Mi sono poi scordato di aggiornare lo status del numero chiuso alle facoltà umanistiche alla Statale di Milano. Ne parlavo a settembre in questo intervento.
Vinto il ricorso al Tar, la facoltà ha deciso di non appellarsi al Consiglio di Stato sul numero chiuso.
Il numero dei partecipanti è stato così mantenuto aperto, come negli anni precedenti, per i corsi di laurea in Filosofia, Lettere, Scienze dei Beni culturali, lingue e letterature straniere, Storia, Scienze umane dell’ambiente, del territorio e del paesaggio. Esultanza dei collettivi universitari a parte, non sembra che in Senato Accademico fosse disposto a retrocedere, almeno a quanto si evince dai giornali.

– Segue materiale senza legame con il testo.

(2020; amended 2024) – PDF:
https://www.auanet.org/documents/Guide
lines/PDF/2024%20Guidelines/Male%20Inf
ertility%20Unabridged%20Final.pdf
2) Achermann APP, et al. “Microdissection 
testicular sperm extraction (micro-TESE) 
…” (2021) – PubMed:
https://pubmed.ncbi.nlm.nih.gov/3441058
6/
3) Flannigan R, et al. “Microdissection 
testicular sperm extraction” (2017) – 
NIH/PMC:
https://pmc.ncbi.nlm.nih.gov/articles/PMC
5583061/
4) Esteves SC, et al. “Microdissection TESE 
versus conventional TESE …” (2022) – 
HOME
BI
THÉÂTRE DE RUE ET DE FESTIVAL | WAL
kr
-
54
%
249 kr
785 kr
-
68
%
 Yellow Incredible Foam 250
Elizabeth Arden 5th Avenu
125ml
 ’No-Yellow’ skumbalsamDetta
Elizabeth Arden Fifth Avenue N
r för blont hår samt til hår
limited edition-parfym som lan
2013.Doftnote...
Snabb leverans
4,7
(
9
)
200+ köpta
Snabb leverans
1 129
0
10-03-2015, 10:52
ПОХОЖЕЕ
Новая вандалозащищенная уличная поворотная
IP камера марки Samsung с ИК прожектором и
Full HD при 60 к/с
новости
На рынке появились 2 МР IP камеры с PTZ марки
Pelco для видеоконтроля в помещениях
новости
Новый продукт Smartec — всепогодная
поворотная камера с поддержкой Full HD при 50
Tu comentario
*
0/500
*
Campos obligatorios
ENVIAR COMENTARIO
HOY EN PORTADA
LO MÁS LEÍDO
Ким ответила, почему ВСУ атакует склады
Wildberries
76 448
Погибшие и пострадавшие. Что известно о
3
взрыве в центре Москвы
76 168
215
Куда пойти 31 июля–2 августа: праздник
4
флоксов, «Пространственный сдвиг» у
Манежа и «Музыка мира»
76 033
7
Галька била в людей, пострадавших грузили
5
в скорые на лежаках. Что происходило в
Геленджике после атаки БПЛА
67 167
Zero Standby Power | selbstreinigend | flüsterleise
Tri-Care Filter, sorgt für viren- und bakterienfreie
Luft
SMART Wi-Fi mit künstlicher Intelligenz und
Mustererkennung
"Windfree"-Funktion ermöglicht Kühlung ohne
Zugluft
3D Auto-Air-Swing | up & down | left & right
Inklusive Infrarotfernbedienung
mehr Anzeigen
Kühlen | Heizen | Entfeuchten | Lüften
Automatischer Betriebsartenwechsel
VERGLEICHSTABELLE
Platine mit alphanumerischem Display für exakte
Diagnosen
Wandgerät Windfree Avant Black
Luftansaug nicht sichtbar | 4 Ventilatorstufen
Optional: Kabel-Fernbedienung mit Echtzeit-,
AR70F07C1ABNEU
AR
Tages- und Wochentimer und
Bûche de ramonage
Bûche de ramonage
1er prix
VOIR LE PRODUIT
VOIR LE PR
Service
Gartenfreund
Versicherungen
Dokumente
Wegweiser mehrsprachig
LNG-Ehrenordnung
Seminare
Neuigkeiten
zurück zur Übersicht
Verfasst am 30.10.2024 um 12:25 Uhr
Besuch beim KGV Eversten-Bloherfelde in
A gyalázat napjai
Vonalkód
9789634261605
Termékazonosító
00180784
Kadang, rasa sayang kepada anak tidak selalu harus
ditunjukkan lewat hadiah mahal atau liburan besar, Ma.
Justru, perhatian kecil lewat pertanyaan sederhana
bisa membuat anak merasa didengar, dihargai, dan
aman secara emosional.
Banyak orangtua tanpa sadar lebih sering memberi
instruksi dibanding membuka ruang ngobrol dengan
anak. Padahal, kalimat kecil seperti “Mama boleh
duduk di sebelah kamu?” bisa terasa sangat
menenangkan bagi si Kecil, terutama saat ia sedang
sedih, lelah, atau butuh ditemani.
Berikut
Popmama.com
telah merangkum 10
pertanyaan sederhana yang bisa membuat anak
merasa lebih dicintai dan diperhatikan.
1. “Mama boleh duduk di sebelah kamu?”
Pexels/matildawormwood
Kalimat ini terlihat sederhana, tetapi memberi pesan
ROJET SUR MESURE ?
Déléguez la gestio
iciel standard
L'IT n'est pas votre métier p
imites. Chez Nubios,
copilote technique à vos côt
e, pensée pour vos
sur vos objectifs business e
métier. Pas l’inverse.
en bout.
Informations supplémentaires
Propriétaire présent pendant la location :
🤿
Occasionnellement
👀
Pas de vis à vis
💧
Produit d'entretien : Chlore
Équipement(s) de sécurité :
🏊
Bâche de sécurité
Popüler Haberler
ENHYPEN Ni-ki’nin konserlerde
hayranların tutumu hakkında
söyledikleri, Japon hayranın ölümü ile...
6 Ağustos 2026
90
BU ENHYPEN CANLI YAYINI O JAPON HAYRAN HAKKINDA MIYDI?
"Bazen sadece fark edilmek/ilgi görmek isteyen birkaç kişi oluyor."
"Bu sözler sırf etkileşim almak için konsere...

Piuttosto, la necessità di garantire il regolare svolgimento delle lezioni ha avuto la meglio, la contingenza ha sopravanzato l’idea. Ma l’idea permane, solo penso avrà bisogno di un contraltare nazionale, per ora assente (il ministro Fedeli ha infatti mostrato assenso più verso la riapertura che altro).
Non sono incline all’appello accorato, ma riflettiamo quanto sia l’ammontare di capitale umano che si forma dietro quei portoni. Il numero chiuso renderebbe professionalizzanti dei corsi di studi che non sono nati per esserlo. Perché non mettere l’onesta premessa che “qui si studia per migliorare le proprie persone”? Capisco la frustrazione di non ottenere una adeguata remunerazione dopo anni di studio. Ma limitare il sapere? Se io volessi iscrivermi a Filosofia domani? Non ho necessità professionalizzanti, voglio solo avere i migliori insegnanti per veicolarmi la scuola di Francoforte, l’idealismo, voglio magari dare una veste strutturata all’ultimo libro che ho letto.
E’ una parzialissima analisi, come la precedente. Ma non può che suonarmi sospetta questa chiusura di numero, sospetta per il decremento della qualità globale dell’istituto universitario della prestigiosa Statale di Milano.